Dataset entries:
........

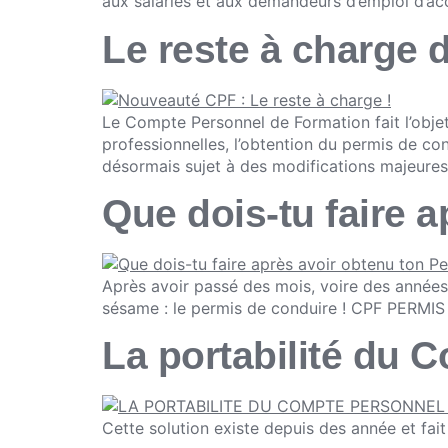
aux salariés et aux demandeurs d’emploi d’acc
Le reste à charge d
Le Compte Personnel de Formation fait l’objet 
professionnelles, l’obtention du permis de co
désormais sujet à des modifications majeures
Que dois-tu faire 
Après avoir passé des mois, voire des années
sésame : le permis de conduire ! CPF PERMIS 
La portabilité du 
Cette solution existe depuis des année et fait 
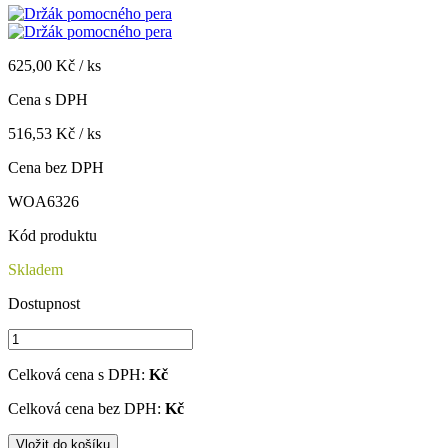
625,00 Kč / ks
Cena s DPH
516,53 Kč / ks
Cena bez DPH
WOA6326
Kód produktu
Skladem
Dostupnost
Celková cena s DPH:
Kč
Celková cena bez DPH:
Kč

........

# YOUR OBJECTIVE:
Please copy the data shown above, line by line and exactly, omitting the images.

# WRITTEN ANSWER:
aux salariés et aux demandeurs d’emploi d’acc
Le reste à charge d
Le Compte Personnel de Formation fait l’objet 
professionnelles, l’obtention du permis de co
désormais sujet à des modifications majeures
Que dois-tu faire 
Après avoir passé des mois, voire des années
sésame : le permis de conduire ! CPF PERMIS 
La portabilité du 
Cette solution existe depuis des année et fait 
625,00 Kč / ks
Cena s DPH
516,53 Kč / ks
Cena bez DPH
WOA6326
Kód produktu
Skladem
Dostupnost
Celková cena s DPH:
Kč
Celková cena bez DPH:
Kč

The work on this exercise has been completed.